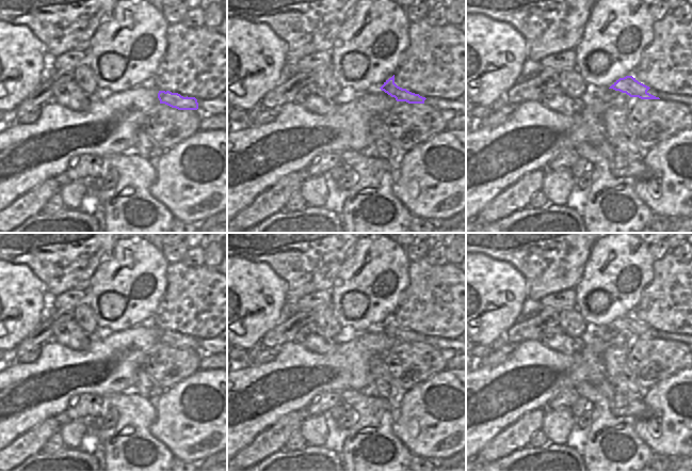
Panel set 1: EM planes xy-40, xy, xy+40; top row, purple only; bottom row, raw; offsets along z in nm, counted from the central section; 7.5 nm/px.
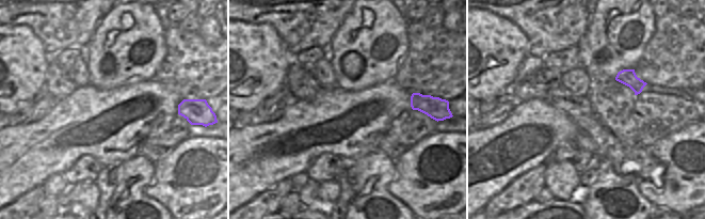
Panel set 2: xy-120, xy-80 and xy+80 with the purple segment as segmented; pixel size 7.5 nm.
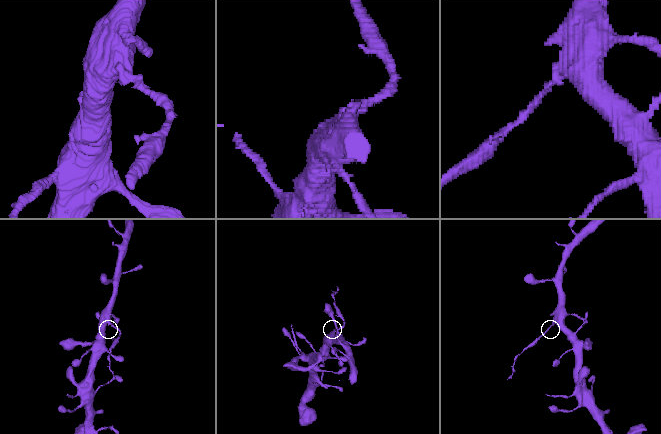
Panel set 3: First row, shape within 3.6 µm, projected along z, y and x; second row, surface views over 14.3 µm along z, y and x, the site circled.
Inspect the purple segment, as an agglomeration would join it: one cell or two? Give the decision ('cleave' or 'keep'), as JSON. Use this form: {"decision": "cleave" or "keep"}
{"decision": "cleave"}

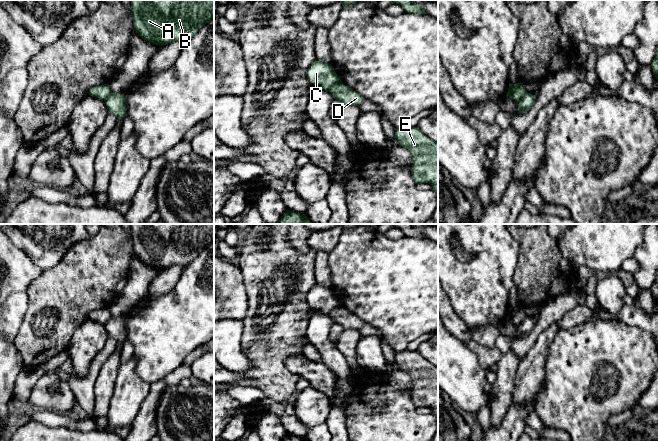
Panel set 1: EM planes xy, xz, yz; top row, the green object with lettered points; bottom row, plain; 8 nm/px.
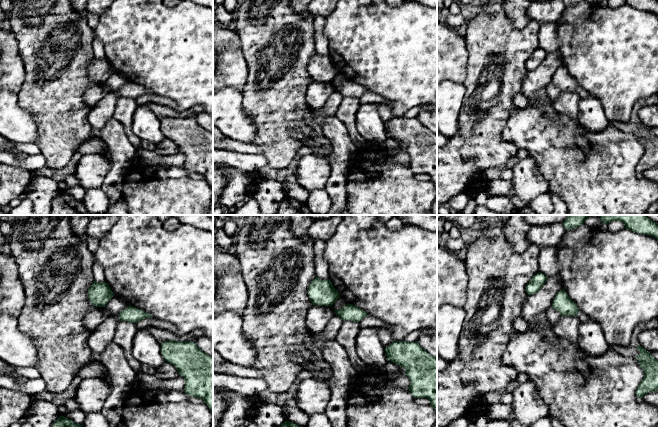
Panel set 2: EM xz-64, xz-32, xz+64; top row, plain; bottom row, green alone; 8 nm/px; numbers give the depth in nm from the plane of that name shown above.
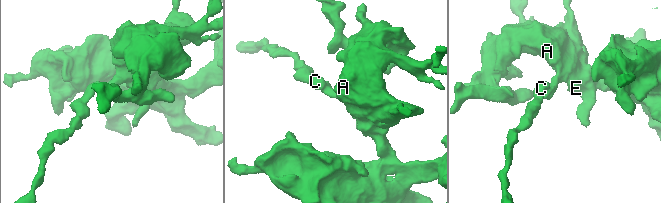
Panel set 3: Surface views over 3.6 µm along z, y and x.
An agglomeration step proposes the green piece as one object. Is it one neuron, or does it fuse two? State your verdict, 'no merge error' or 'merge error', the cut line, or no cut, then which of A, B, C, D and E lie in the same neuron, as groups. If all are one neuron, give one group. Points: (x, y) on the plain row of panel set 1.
merge error; cut in yz along (527, 316), (515, 324); A B D E / C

==============================

Take the line with "Panel set 3: Surface" and all lines after it through the end of the records, and write them out exactly; include nothing else.

#### [Output for this exercise]
Panel set 3: Surface views over 3.6 µm along z, y and x.
An agglomeration step proposes the green piece as one object. Is it one neuron, or does it fuse two? State your verdict, 'no merge error' or 'merge error', the cut line, or no cut, then which of A, B, C, D and E lie in the same neuron, as groups. If all are one neuron, give one group. Points: (x, y) on the plain row of panel set 1.
merge error; cut in yz along (527, 316), (515, 324); A B D E / C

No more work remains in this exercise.